The Pearson-fronted consortium includes a local businessman who is understood to have a past financial involvement in the club. Further finance will come from a Saudi Arabian investor. If GFH agrees to sell this individual will buy 49 per cent and then increase this to 80 per cent.

Pearson, 49, was Leeds commercial director during the Peter Risdale era, leaving in 2001 to become chairman of Hull. He failed in an attempt to buy into Huddersfield Town in 2007, and became executive chairman of Derby County. Two years later he resigned to return to Hull, as chairman and later Head of Football Operations. He now owns Hull FC rugby league club.

GFH Capital is a wholly owned subsidiary of Gulf Finance House, a Bahraini bank whose cash reserves have fallen by more than a billion dollars in recent years and whose auditors KPMG expressed "significant doubt about the group's ability to continue as a going concern". The company's intention to buy Elland Road back has so far come to nothing.

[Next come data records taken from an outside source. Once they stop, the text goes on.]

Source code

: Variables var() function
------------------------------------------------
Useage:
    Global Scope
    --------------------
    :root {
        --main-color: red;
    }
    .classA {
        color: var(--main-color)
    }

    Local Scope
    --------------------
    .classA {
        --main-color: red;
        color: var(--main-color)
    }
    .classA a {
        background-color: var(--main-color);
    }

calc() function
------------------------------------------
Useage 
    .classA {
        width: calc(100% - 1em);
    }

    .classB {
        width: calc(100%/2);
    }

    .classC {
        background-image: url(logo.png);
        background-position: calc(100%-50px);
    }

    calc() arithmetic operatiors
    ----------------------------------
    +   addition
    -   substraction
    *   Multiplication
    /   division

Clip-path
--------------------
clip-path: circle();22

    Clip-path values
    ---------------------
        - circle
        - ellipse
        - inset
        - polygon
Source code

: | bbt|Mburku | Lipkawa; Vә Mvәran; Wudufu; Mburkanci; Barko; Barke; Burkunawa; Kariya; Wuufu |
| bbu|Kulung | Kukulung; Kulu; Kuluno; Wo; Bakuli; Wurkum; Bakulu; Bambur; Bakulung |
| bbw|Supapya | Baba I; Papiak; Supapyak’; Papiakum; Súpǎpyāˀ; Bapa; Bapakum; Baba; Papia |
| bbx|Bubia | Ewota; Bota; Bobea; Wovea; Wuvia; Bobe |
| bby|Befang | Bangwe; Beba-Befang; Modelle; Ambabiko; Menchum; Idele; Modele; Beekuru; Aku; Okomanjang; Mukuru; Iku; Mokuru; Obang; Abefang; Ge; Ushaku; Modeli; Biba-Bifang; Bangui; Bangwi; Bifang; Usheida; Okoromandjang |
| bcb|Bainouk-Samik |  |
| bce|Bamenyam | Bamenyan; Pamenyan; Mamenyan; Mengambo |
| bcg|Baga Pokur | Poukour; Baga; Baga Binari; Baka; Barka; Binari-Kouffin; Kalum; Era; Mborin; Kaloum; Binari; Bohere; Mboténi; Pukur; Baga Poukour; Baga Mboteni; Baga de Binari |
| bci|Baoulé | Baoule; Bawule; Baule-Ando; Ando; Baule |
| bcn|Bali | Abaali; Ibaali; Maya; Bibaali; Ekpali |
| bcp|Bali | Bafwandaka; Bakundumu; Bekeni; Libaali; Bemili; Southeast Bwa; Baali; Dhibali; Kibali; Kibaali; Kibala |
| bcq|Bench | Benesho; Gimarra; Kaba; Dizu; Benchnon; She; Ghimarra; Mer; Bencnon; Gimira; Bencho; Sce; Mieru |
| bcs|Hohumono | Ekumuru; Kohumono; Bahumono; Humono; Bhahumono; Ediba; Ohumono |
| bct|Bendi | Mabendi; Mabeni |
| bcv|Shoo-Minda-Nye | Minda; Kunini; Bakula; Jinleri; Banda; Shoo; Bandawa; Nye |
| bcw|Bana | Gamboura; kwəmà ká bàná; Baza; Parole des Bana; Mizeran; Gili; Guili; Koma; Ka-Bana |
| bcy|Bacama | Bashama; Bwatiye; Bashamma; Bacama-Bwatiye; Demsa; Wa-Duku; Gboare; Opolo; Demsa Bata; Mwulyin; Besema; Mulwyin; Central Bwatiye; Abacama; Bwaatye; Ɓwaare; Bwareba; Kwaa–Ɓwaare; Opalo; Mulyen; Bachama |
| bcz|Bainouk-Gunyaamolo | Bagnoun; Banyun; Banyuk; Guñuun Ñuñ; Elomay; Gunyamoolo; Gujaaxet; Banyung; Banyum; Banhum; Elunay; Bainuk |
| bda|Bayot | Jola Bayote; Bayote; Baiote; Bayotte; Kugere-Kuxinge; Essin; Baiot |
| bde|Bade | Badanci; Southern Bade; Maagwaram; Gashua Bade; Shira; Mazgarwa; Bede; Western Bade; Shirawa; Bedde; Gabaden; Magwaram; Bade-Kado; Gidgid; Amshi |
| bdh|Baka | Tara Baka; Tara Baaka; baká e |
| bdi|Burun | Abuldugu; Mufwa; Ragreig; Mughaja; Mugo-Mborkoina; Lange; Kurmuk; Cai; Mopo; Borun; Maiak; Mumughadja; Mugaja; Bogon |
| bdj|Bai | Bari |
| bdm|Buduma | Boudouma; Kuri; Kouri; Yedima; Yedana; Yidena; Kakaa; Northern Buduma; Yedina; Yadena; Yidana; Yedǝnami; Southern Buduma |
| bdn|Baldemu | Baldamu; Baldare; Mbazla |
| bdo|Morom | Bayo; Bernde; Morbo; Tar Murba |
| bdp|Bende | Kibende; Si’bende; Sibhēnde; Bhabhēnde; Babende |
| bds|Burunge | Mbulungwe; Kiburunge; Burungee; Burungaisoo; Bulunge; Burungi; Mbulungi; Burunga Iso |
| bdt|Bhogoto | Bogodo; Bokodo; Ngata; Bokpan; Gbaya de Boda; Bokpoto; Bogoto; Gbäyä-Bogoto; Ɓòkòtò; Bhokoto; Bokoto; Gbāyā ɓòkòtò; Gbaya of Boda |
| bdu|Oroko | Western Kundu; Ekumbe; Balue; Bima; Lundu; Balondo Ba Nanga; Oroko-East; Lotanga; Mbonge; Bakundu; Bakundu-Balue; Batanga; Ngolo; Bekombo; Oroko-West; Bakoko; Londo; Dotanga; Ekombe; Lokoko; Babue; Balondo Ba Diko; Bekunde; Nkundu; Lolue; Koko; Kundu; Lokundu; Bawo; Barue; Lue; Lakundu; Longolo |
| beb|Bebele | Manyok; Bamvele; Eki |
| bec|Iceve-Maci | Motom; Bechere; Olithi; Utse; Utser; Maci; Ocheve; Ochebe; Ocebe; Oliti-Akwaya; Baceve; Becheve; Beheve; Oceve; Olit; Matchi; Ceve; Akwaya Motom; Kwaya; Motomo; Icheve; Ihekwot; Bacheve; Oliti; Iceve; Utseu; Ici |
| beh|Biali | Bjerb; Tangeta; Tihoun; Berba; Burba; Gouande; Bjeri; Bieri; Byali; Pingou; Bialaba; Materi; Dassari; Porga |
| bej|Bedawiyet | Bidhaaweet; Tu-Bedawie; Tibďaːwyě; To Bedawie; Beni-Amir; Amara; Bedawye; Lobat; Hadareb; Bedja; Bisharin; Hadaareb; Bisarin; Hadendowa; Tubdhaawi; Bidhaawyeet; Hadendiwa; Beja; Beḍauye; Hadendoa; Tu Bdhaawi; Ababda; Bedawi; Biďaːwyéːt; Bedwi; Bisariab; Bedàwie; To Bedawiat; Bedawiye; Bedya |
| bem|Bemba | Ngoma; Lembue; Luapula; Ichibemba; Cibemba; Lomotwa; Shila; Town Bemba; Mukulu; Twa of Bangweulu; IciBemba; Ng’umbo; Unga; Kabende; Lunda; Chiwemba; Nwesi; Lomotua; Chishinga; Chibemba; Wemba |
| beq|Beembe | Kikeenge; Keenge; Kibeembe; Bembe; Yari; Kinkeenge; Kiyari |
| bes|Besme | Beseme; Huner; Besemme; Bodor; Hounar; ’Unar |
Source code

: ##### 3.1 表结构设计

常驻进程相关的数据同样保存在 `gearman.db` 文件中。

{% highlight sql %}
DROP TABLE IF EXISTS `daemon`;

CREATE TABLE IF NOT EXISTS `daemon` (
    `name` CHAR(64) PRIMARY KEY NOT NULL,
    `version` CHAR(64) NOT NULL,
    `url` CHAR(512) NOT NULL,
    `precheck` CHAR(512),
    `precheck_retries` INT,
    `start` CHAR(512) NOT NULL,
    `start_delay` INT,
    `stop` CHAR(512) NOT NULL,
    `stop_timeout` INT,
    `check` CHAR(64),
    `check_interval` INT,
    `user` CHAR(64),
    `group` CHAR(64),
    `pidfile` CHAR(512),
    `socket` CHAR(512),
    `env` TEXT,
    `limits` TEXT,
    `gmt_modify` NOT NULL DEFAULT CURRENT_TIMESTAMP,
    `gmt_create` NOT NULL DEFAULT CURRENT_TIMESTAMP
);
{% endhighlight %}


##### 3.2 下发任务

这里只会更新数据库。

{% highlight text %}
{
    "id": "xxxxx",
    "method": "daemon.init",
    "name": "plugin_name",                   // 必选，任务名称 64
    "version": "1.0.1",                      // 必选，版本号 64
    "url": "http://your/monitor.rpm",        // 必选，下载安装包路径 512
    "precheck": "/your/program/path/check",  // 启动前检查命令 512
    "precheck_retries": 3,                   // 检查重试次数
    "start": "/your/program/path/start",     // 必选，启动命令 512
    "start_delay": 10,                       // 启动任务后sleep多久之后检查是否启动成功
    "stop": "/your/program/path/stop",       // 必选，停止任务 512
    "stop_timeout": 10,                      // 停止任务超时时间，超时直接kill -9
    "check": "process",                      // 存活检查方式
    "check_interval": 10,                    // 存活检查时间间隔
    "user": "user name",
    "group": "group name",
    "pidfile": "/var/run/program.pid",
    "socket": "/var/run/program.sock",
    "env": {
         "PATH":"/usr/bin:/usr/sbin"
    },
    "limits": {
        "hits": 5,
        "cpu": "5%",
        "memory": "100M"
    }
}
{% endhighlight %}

The January transfer window saw a net negative spend, as leading scorer Luciano Becchio went to Norwich City in exchange for Steve Morison and £250,000. Leeds remain several points off the play-offs. GFH do, however, claim to "have made significant investment of working capital".

Sources close to the consortium, say GFH wish to retain a minority stake to benefit from future revenues, and hope to start a bidding war for the controlling share.

"As can be expected with a club as fantastic as Leeds United... we have received several offers to invest alongside us," said a GFH statement. "The most recent was for a majority stake and has not been accepted. Although we continue to seek strategic investors, we will only bring on board those who we feel can make a positive contribution to sustainable success."